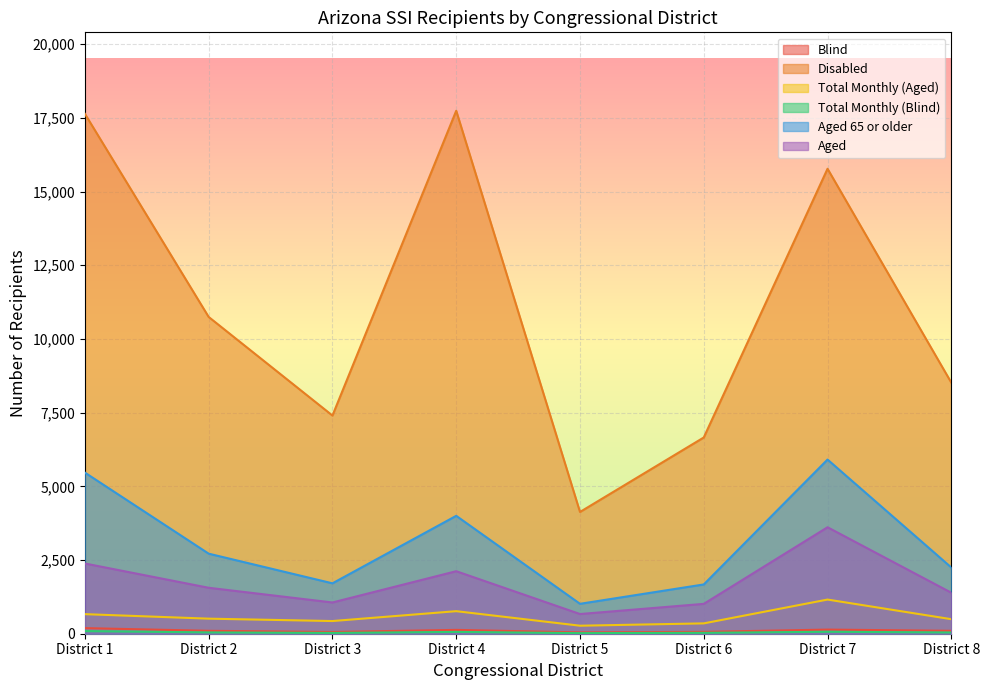

What value does the Aged series have at District 6, to the nearest 100?

1000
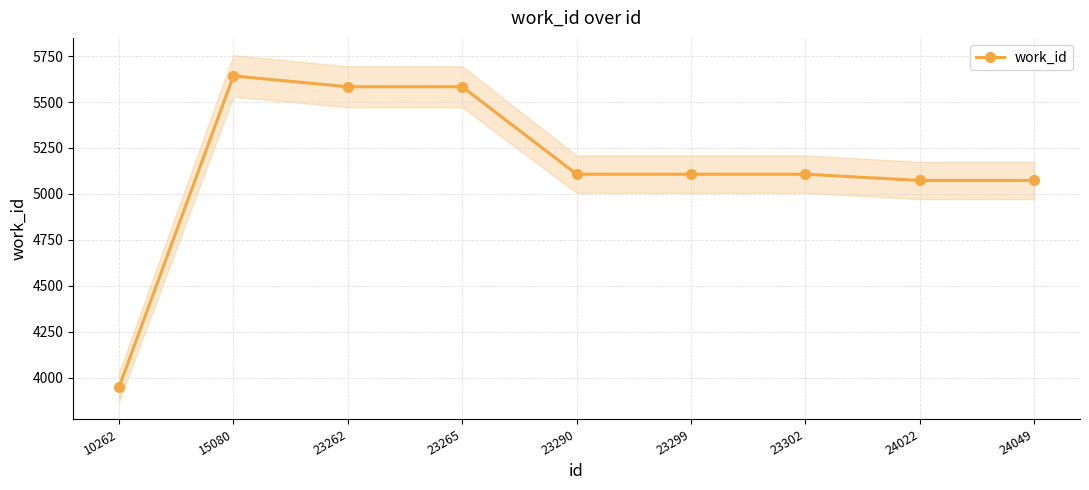

The chart shows a value of 1271 at 15080. True or false?

False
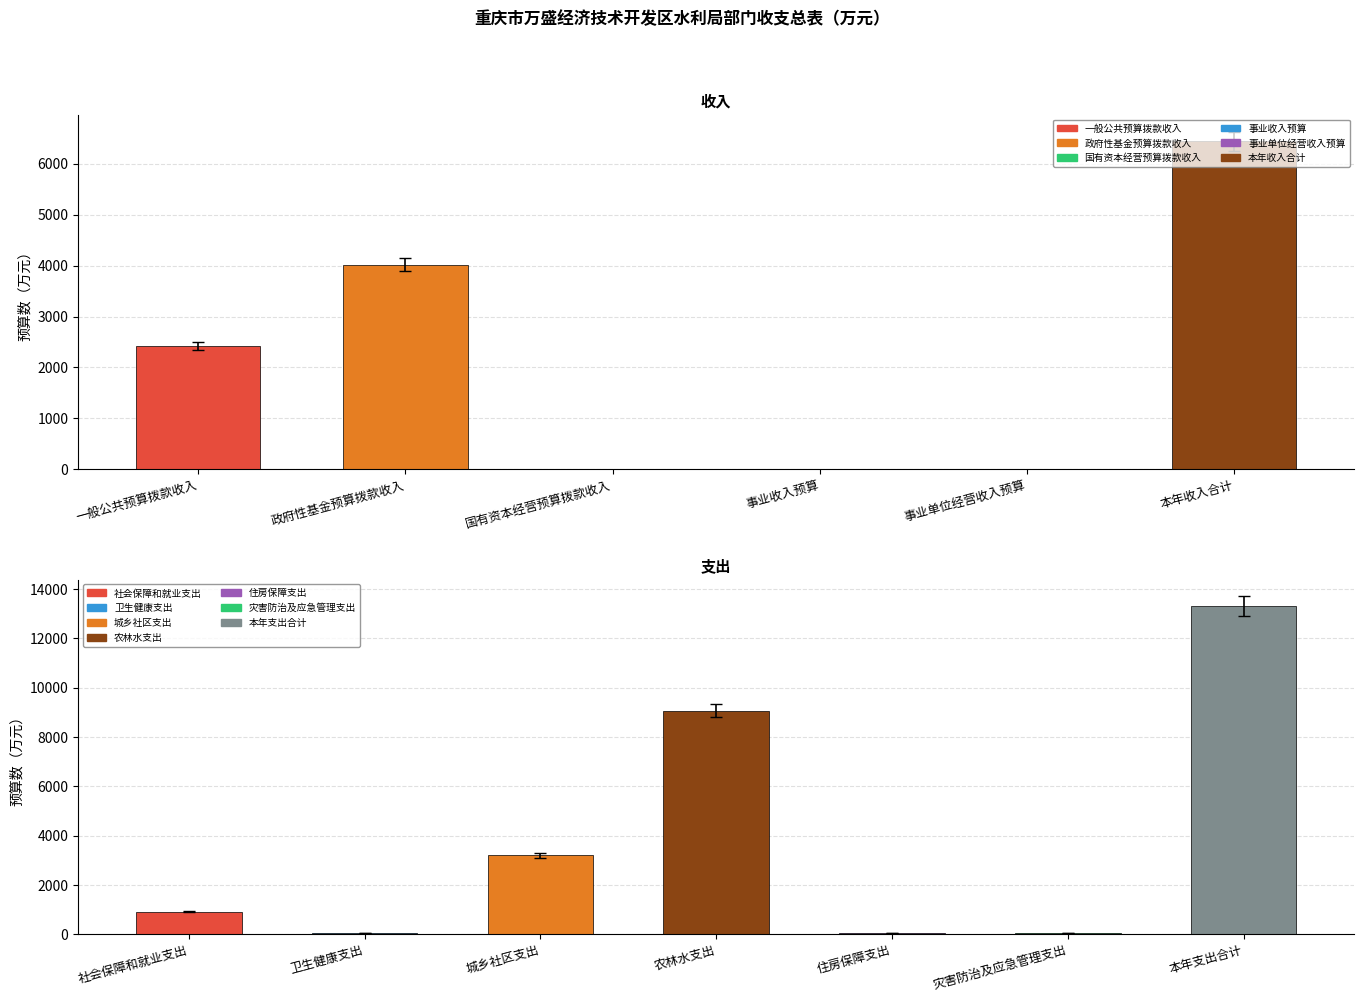

Rank the categories by value from highest to lowest.

本年收入合计, 政府性基金预算拨款收入, 一般公共预算拨款收入, 国有资本经营预算拨款收入, 事业收入预算, 事业单位经营收入预算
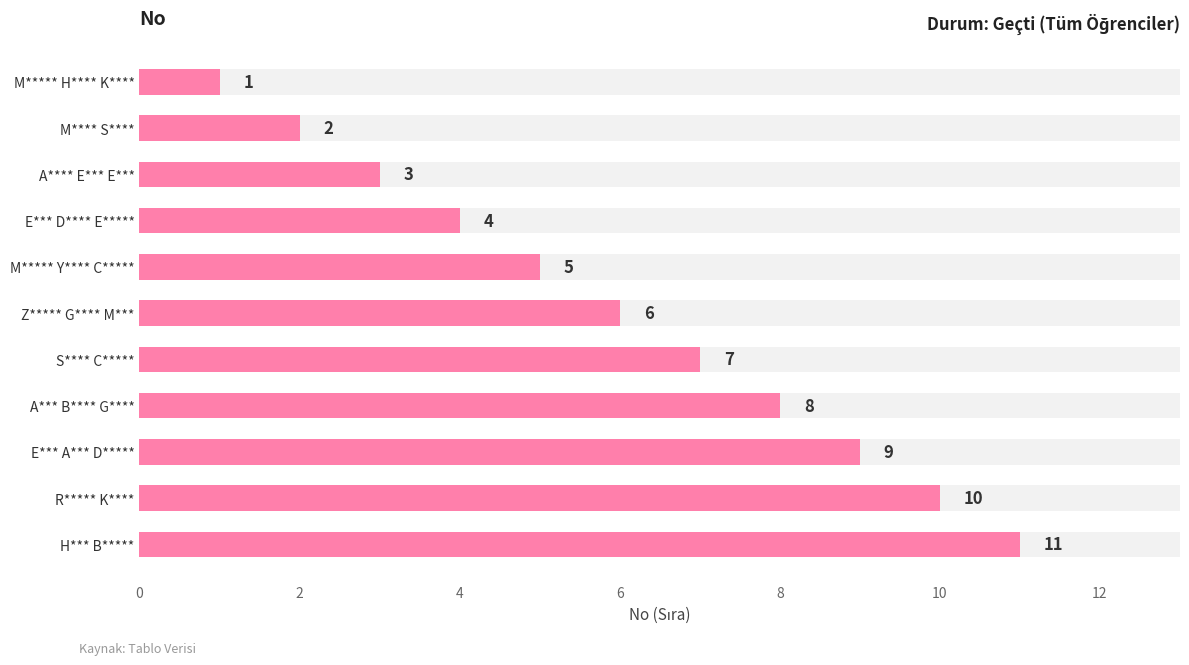

The value at M***** H**** K**** is 1. True or false?

True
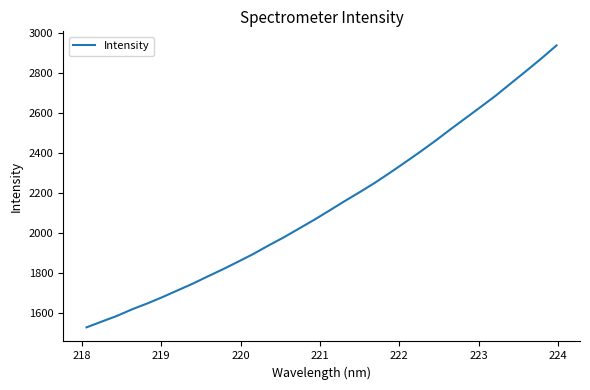

What is the difference between the maximum and minimum values?

1408.3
========================================
INSTRUÇÃO:
Devolva as linhas de todas as entradas acima sem nenhuma alteração, mas deixe as imagens de fora.

RESPOSTA DO EXERCÍCIO:
What value does the Aged series have at District 6, to the nearest 100?

1000

The chart shows a value of 1271 at 15080. True or false?

False

Rank the categories by value from highest to lowest.

本年收入合计, 政府性基金预算拨款收入, 一般公共预算拨款收入, 国有资本经营预算拨款收入, 事业收入预算, 事业单位经营收入预算

The value at M***** H**** K**** is 1. True or false?

True

What is the difference between the maximum and minimum values?

1408.3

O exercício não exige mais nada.